— Begin Reading passage —
This doesn't mean the Herald has a bad editor or that another small paper would have reacted differently. I use this anecdote only to point out that it is now easier to start an online publication than for even a highly-qualified outsider to get his or her work into a local paper. Is it any wonder that local blogs and other online niche publications are springing up like mad? And as a corollary, is it any wonder that newspaper circulation and influence continues to decline?
Newspapers need to open up more to the communities around them. They need to stop confining their interaction with readers to advisory board meetings and questionnaires, and allow readers' stories, opinions, and thoughts to become an integral part of the newspaper itself. They should not allow readers to alter the newspaper's own words, as the Los Angeles Times did back in June with their laughable wikitorial experiment. Moderated comments are a much better way to give readers a voice. So are journals that allow (logged-in) readers the same level of freedom they'd have with their own blogs, but also give them the cachet of being published on a "major brand" Web site.
'Local' is the Key Word
The Herald, Herald-Tribune, and many other (if not most) local newspapers seem to think that they are still their readers' primary source of national and international news, just as they were 20 years ago. So that's what fills their front pages most of the time, with local and regional news stuck in a "B" or "C" section.
Welcome to the Internet age, local newspaper (and TV) people. I can and do get my national and international news from the New York Times, The Washington Post, BBC, Al Jazeera, Fox News, CNN, and other online media that cover faraway events better and faster than you ever will. I turn to you for local news. You tell me more about last week's home invasion robbery on 11th Street East than they ever will.
— End Reading passage —
— Begin Record excerpts —
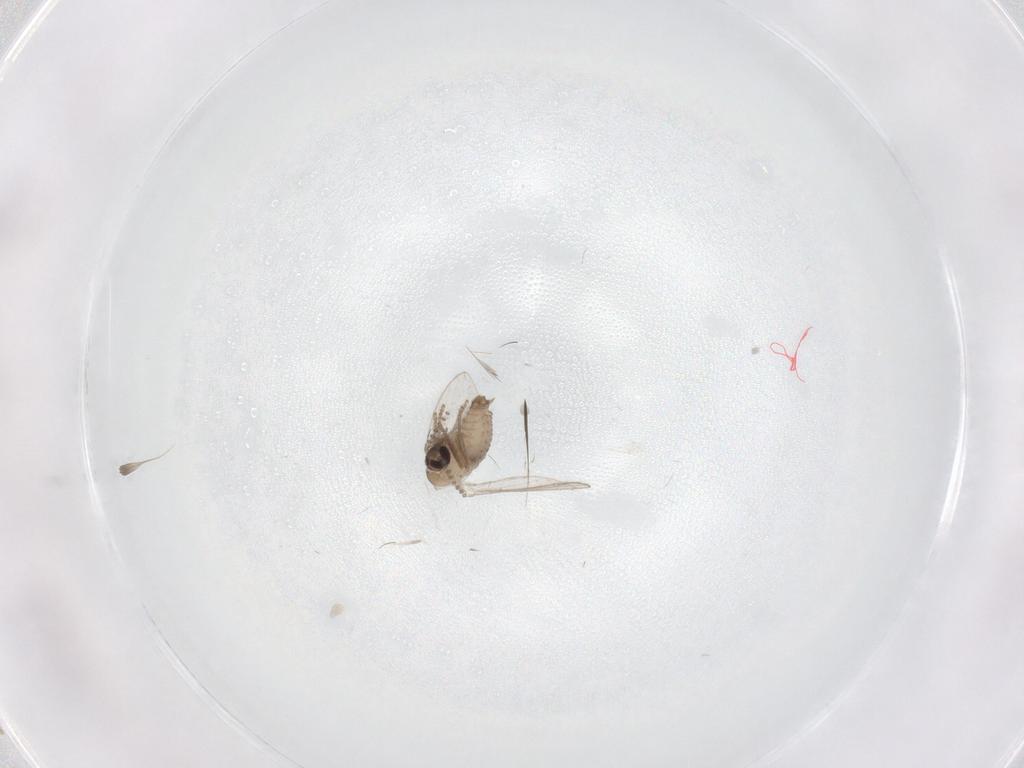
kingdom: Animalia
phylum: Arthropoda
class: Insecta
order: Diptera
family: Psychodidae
— End Record excerpts —
- **Written instruction 1**: Translate this sentence from the essay on local newspapers into Spanish: "Moderated comments are a much better way to give readers a voice."
- **Written instruction 2**: Reproduce word for word the part of the essay on local newspapers between "Welcome to the" and "they ever will.", inclusive.
- **Written instruction 3**: Extend the essay on local newspapers by writing on from its final sentence.

- **Response 1**: Los comentarios moderados son una manera mucho mejor de dar voz a los lectores.

- **Response 2**:
Welcome to the Internet age, local newspaper (and TV) people. I can and do get my national and international news from the New York Times, The Washington Post, BBC, Al Jazeera, Fox News, CNN, and other online media that cover faraway events better and faster than you ever will. I turn to you for local news. You tell me more about last week's home invasion robbery on 11th Street East than they ever will.

- **Response 3**:
It's time for local newspapers to become truly local; to feature local news on the front pages of both their Web sites and print editions, with only a few out-of-the-area stories up front, augmented by an above-the-fold story list that tells readers where to find national and international news on their inside pages.
Add readers' stories and comments to the mix and you suddenly have a local online community, not just a newspaper. This will not take work away from professional reporters, photographers, and editors, who will still be the foundation of local news-gathering. In fact, increased interaction with local community members will probably give them more work than ever, because they will find themselves inundated with news tips and story suggestions they never would have found on their own. Some of these story ideas will be dreck and some will be invaluable. It will be up to the newspaper's editors to find the (rare) nuggets in the huge pile of dross they will need to sort through every day, and up to the newspaper's reporters to follow up on them.
One important thing a community-oriented, Web-based newspaper must do is credit readers for their story leads unless they specifically request anonymity. Another good idea is to pay readers who submit news stories that are written well enough that they can run with only routine editing and fact-checking. Those readers are, in effect, doing a reporter's work, and they should get some sort of compensation for it. Some may even turn into stringers capable of covering government meetings and other events when staff reporters aren't available, and a few of those stringers eventually ought to become staff members. After all, if a newspaper is going to be about, by, and for its local community, shouldn't that community be its primary recruiting ground?
Newspapers Will Not Die
Some newspapers (and newspaper chains) will probably not survive the shift from news-as-monologue to news-as-dialog. Most will, although those that wait too long to adjust will have much of their audience, influence, and ad revenue taken away by more agile competitors.
The smartest newspapers will follow my survival recipe or come up with their own way to become an integral part of their community instead of a building full of people who have been sprinkled with Secret Journalism Powder that makes them better and smarter than their readers. These newspapers will not only survive, but prosper. They may even become the prime outlets for bloggers in their communities, which will increase their readership and ad revenue. Extreme ____-wing bloggers won't want their words associated with the hated Mainstream Media, but most others will be happy to have a widely-read, influential outlet for their work.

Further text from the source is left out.